BEGIN DATA PROVIDED
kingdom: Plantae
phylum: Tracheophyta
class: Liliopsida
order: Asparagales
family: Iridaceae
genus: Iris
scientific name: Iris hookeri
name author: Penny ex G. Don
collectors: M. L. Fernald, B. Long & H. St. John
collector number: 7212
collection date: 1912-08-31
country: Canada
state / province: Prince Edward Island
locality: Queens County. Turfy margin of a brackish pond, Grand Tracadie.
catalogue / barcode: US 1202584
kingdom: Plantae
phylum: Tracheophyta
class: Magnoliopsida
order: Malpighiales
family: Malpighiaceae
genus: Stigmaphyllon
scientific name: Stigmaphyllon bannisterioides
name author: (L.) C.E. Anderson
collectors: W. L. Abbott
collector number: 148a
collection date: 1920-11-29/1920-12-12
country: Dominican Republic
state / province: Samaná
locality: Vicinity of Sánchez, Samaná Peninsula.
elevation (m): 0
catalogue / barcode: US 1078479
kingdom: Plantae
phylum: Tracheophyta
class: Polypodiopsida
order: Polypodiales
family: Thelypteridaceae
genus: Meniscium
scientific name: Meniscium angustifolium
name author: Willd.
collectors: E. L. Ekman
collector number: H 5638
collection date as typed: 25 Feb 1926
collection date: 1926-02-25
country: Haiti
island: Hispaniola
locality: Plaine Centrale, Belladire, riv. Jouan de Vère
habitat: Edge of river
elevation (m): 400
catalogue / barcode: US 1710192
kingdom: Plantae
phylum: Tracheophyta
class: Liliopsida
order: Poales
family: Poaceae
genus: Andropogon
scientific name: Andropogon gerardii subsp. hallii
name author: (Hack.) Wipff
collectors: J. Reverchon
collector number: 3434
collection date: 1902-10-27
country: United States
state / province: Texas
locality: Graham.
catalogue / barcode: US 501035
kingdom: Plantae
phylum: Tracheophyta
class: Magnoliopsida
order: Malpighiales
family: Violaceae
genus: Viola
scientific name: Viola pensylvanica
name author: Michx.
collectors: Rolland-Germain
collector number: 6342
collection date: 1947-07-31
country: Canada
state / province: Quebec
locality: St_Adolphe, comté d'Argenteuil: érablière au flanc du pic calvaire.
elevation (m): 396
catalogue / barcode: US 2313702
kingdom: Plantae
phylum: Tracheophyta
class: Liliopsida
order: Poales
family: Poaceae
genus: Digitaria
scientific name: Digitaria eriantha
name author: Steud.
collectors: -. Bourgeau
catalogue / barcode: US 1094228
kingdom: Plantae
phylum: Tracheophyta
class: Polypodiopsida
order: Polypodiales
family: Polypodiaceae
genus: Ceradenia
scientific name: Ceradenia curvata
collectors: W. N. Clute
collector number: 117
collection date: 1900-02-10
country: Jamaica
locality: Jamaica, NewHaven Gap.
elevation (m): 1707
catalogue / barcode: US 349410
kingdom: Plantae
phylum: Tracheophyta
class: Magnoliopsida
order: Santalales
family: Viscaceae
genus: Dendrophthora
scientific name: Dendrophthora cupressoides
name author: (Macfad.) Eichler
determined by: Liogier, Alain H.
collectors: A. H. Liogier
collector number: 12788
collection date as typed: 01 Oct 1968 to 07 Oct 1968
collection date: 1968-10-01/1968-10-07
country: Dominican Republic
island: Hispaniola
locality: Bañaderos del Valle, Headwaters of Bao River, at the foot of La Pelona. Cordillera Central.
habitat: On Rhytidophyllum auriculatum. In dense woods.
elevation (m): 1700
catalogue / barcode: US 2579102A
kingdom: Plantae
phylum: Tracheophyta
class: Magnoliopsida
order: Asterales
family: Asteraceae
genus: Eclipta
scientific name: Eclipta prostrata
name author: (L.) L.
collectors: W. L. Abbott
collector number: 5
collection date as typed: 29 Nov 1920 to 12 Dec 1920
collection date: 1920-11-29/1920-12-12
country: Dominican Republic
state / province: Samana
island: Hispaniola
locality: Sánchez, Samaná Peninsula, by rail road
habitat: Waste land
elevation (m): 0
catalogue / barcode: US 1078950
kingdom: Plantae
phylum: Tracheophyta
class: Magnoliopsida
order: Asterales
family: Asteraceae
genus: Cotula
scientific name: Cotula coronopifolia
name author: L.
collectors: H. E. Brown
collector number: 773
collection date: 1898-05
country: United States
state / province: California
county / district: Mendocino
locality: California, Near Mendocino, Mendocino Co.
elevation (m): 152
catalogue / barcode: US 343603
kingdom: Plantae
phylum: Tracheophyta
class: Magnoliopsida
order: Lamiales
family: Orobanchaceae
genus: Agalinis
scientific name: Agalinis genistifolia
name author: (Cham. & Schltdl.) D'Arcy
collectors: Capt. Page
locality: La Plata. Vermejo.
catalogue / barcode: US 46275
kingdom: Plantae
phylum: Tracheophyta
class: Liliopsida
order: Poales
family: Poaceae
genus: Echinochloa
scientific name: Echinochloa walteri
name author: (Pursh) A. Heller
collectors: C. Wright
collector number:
END DATA PROVIDED
→ **EXERCISE BRIEF**
Please edit the material above so that every "locality" reads "place" and everything else stays the same.

→ **THE ANSWER**
kingdom: Plantae
phylum: Tracheophyta
class: Liliopsida
order: Asparagales
family: Iridaceae
genus: Iris
scientific name: Iris hookeri
name author: Penny ex G. Don
collectors: M. L. Fernald, B. Long & H. St. John
collector number: 7212
collection date: 1912-08-31
country: Canada
state / province: Prince Edward Island
place: Queens County. Turfy margin of a brackish pond, Grand Tracadie.
catalogue / barcode: US 1202584
kingdom: Plantae
phylum: Tracheophyta
class: Magnoliopsida
order: Malpighiales
family: Malpighiaceae
genus: Stigmaphyllon
scientific name: Stigmaphyllon bannisterioides
name author: (L.) C.E. Anderson
collectors: W. L. Abbott
collector number: 148a
collection date: 1920-11-29/1920-12-12
country: Dominican Republic
state / province: Samaná
place: Vicinity of Sánchez, Samaná Peninsula.
elevation (m): 0
catalogue / barcode: US 1078479
kingdom: Plantae
phylum: Tracheophyta
class: Polypodiopsida
order: Polypodiales
family: Thelypteridaceae
genus: Meniscium
scientific name: Meniscium angustifolium
name author: Willd.
collectors: E. L. Ekman
collector number: H 5638
collection date as typed: 25 Feb 1926
collection date: 1926-02-25
country: Haiti
island: Hispaniola
place: Plaine Centrale, Belladire, riv. Jouan de Vère
habitat: Edge of river
elevation (m): 400
catalogue / barcode: US 1710192
kingdom: Plantae
phylum: Tracheophyta
class: Liliopsida
order: Poales
family: Poaceae
genus: Andropogon
scientific name: Andropogon gerardii subsp. hallii
name author: (Hack.) Wipff
collectors: J. Reverchon
collector number: 3434
collection date: 1902-10-27
country: United States
state / province: Texas
place: Graham.
catalogue / barcode: US 501035
kingdom: Plantae
phylum: Tracheophyta
class: Magnoliopsida
order: Malpighiales
family: Violaceae
genus: Viola
scientific name: Viola pensylvanica
name author: Michx.
collectors: Rolland-Germain
collector number: 6342
collection date: 1947-07-31
country: Canada
state / province: Quebec
place: St_Adolphe, comté d'Argenteuil: érablière au flanc du pic calvaire.
elevation (m): 396
catalogue / barcode: US 2313702
kingdom: Plantae
phylum: Tracheophyta
class: Liliopsida
order: Poales
family: Poaceae
genus: Digitaria
scientific name: Digitaria eriantha
name author: Steud.
collectors: -. Bourgeau
catalogue / barcode: US 1094228
kingdom: Plantae
phylum: Tracheophyta
class: Polypodiopsida
order: Polypodiales
family: Polypodiaceae
genus: Ceradenia
scientific name: Ceradenia curvata
collectors: W. N. Clute
collector number: 117
collection date: 1900-02-10
country: Jamaica
place: Jamaica, NewHaven Gap.
elevation (m): 1707
catalogue / barcode: US 349410
kingdom: Plantae
phylum: Tracheophyta
class: Magnoliopsida
order: Santalales
family: Viscaceae
genus: Dendrophthora
scientific name: Dendrophthora cupressoides
name author: (Macfad.) Eichler
determined by: Liogier, Alain H.
collectors: A. H. Liogier
collector number: 12788
collection date as typed: 01 Oct 1968 to 07 Oct 1968
collection date: 1968-10-01/1968-10-07
country: Dominican Republic
island: Hispaniola
place: Bañaderos del Valle, Headwaters of Bao River, at the foot of La Pelona. Cordillera Central.
habitat: On Rhytidophyllum auriculatum. In dense woods.
elevation (m): 1700
catalogue / barcode: US 2579102A
kingdom: Plantae
phylum: Tracheophyta
class: Magnoliopsida
order: Asterales
family: Asteraceae
genus: Eclipta
scientific name: Eclipta prostrata
name author: (L.) L.
collectors: W. L. Abbott
collector number: 5
collection date as typed: 29 Nov 1920 to 12 Dec 1920
collection date: 1920-11-29/1920-12-12
country: Dominican Republic
state / province: Samana
island: Hispaniola
place: Sánchez, Samaná Peninsula, by rail road
habitat: Waste land
elevation (m): 0
catalogue / barcode: US 1078950
kingdom: Plantae
phylum: Tracheophyta
class: Magnoliopsida
order: Asterales
family: Asteraceae
genus: Cotula
scientific name: Cotula coronopifolia
name author: L.
collectors: H. E. Brown
collector number: 773
collection date: 1898-05
country: United States
state / province: California
county / district: Mendocino
place: California, Near Mendocino, Mendocino Co.
elevation (m): 152
catalogue / barcode: US 343603
kingdom: Plantae
phylum: Tracheophyta
class: Magnoliopsida
order: Lamiales
family: Orobanchaceae
genus: Agalinis
scientific name: Agalinis genistifolia
name author: (Cham. & Schltdl.) D'Arcy
collectors: Capt. Page
place: La Plata. Vermejo.
catalogue / barcode: US 46275
kingdom: Plantae
phylum: Tracheophyta
class: Liliopsida
order: Poales
family: Poaceae
genus: Echinochloa
scientific name: Echinochloa walteri
name author: (Pursh) A. Heller
collectors: C. Wright
collector number:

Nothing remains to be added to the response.